Amtsgericht Baden-Baden

1. Urteil vom 10. Juli 2009

Aktenzeichen: 16 C 2/09

Leitsatz:

2. Keine Pflicht des Reiseveranstalters zur Information eines ausländischen Reisenden über die Einreisebestimmungen des Reiseziels

Zusammenfassung:

3. Der Kläger, ein bosnischer Staatsbürger, verklagt seinen Reiseveranstalter auf Rückzahlung des Reisepreises. Weil er kein gültiges Visum bei sich führte, weigerte sich das gebuchte Luftfahrtunternehmen ihn zu befördern.
Der Kläger ist der Meinung, der Beklagte hätte ihn im Vorfeld ausdrücklich auf das Erfordernis eines Visums hinweisen müssen.
Dieser bestreitet eine generelle Verantwortlichkeit und verweist zudem auf die vom Kunden unterschriebene allgemeine Belehrung, die einen ausdrücklichen Hinweis auf eine Visumspflicht beinhaltete.

Das Amtsgericht Baden-Baden hat die Klage abgewiesen. Die Pflicht des Reiseveranstalters, den Reisenden über Pass- und Visumerfordernisse zu informieren, bezieht sich gemäß § 5 Nr. 1 BGB-InfoV nur auf die Erfordernisse für Angehörige des Staates, in dem die Reise angeboten wird. Folglich ist der Reiseveranstalter nicht verpflichtet, einen Reisenden, der nicht die Staatsangehörigkeit des Angebotslandes besitzt, über die Einreisebestimmungen des Reiseziels aufzuklären.

Es liege nicht im Verantwortungsbereich des Veranstalters, sich über die Nationalität des Auftraggebers zu informieren und diesen über etwaige Visaerfordernisse in Kenntnis zu setzen.
Dem Kläger steht in der Folge kein Anspruch auf eine nachträgliche Erstattung des Reisepreises zu.

Tenor:

4. Die Klage wird abgewiesen.

Die Kläger haben als Gesamtschuldner die Kosten des Rechtsstreits zu tragen.

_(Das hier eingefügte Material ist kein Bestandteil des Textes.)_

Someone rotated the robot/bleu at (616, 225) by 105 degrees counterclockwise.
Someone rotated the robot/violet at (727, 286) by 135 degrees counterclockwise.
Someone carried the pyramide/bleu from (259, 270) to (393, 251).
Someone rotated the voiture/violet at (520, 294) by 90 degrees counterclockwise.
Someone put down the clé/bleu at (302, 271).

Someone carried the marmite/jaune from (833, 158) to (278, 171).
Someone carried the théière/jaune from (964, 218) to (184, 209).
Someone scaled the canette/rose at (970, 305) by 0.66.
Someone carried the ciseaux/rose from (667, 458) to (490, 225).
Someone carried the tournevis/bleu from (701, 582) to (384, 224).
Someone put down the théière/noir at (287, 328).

Das Urteil ist vorläufig vollstreckbar. Die Kläger können die Vollstreckung der Beklagten durch Sicherheitsleistung in Höhe von 110 % des aufgrund des Urteils vollstreckbaren Betrags abwenden, wenn nicht die Beklagte vor der Vollstreckung Sicherheit in Höhe von 110 % des zu vollstreckenden Betrags leistet.

Tatbestand

5. Die Parteien streiten um Ersatz für eine von den Klägern bei der Beklagten gebuchte Reise nach London, die seitens der Beklagten nicht angetreten werden konnte, weil sie nicht die hierfür erforderlichen Ausweispapiere mit sich führten.

6. Der Bruder der Kläger buchte in dem Büro der … eine von der Beklagten veranstaltete Pauschalreise nach London für den Zeitraum 17.10.2008 bis 18.10.2008, die für die Kläger bestimmt gewesen ist.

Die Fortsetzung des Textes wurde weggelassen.